Manhattan, NY: The E-Train slams into James Bixby, a strapping young artist on the rise, after a life-saving rescue attempt goes awry. Belfast, Ireland: A bullet severs Olivia Young’s spinal cord while she defends a doctor colleague–the second bullet pierces her heart.
Then they awaken–unharmed.
“Selected” and thrust into a deadly ritual, James’ and Olivia’s lives–along with the lives of five others–will decide humanity’s fate: surrender to the old Gods’ rule or live on in blissful ignorance. Follow their frantic struggle as Magnus–a secret organization of enormous reach and scientific prowess–directs the ritual to its gruesome end.
Dubbed as a Cabin in the Woods “remix,” Modern Rituals celebrates the movie’s ritual motif and compels readers with a rich universe propped upon science fiction and mythology. If you loved the fierce pace of Battle Royale and the fight to survive in Hunger Games, then Modern Rituals: The Wayward Three will quicken your heartbeat and leave your eyes red and bleary!

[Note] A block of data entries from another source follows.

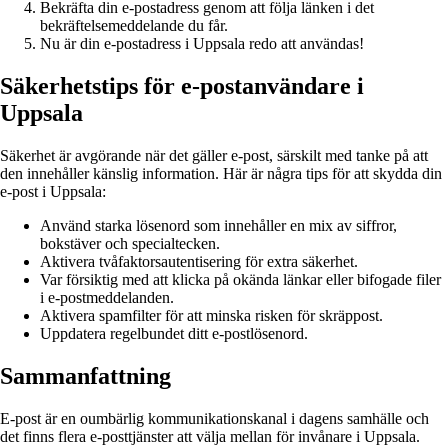
Bekräfta din e-postadress genom att följa länken i det
bekräftelsemeddelande du får.
Nu är din e-postadress i Uppsala redo att användas!
Säkerhetstips för e-postanvändare i
Uppsala
Säkerhet är avgörande när det gäller e-post, särskilt med tanke på att
den innehåller känslig information. Här är några tips för att skydda din
e-post i Uppsala:
Använd starka lösenord som innehåller en mix av siffror,
bokstäver och specialtecken.
Aktivera tvåfaktorsautentisering för extra säkerhet.
Var försiktig med att klicka på okända länkar eller bifogade filer
i e-postmeddelanden.
Aktivera spamfilter för att minska risken för skräppost.
Uppdatera regelbundet ditt e-postlösenord.
Sammanfattning
E-post är en oumbärlig kommunikationskanal i dagens samhälle och
det finns flera e-posttjänster att välja mellan för invånare i Uppsala.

Pick it up and strap in–once this story leaps off the page there’s no turning back.
Review:
I got a copy through NetGalley, in exchange for an honest review.
This book is so difficult to rate: because I enjoyed the story, I really did (I have a fondness for tropes when they’re openly exploited as such). However, it’s also so terribly close to The Cabin in the Woods in its concept and execution, and without any acknowledgment of the movie (or, even further, of the other book that the movie supposedly plagiarised) that everything is a muddled cluster here. I’m not talking “it’s about a boy who goes to a school of wizardry, so it’s like Harry Potter” inspiration. I’m talking something even more blatant than this.
I liked the use of technology, computers and science to fulfill the needs of elder gods, assuage them and put them back to sleep. I liked how the people behind the rituals had to resort to archetypes/tropes: the Knight, the Succubus, the Virgin, the Fool, and so on. It cast the characters into specific moulds, forced them to play roles they wouldn’t have played otherwise. Besides, the blend of magic and technology is something that’s always fascinated me—perhaps because both seem to be the antithesis of each other, yet, in the words of A. C. Clarke, isn’t any sufficiently advanced technology indistinguishable from magic?
On the other hand, the tropes didn’t go far enough to my liking, in that in the end, mostly the characters did stay in those roles, and didn’t subvert them, when it would have been the perfect opportunity to do so.
I liked the twists, how the characters who were supposed to die got given a second chance, how the one who wasn’t supposed to join them actually did more than one would have thought, how the one who was supposed to die didn’t. However, there were a few but glaring holes in that, including how exactly the seven were transported into the school grounds, and the survival of… let’s say characters that shouldn’t have been able to fake their injuries or death. I mean, Olivia’s a nurse: nothing should escape her in that regard. If she pronounces someone dead, then that person is definitely dead, or at least so close to it that no recovery should be possible in such a short time.
I also wondered about the parts the characters were supposed to play, not only within the ritual itself, but in a meta way. I thought Olivia would be on par with James, as the female main protagonist, yet she was quickly overshadowed. A shame.
And… I still can’t overlook the similarities I pointed to at the beginning of my review. There are too many of them. I don’t know if I’ve missed something; I looked in the first and last pages of the novel to see if this was addressed at some point, and it just wasn’t (although one of the character clearly mentions the rituals having different settings throughout the world, “even a cabin in the woods”). I honestly don’t know what came first. Basically, I’m not even sure I should touch that with a ten-foot pole. You just… don’t do that. Is all.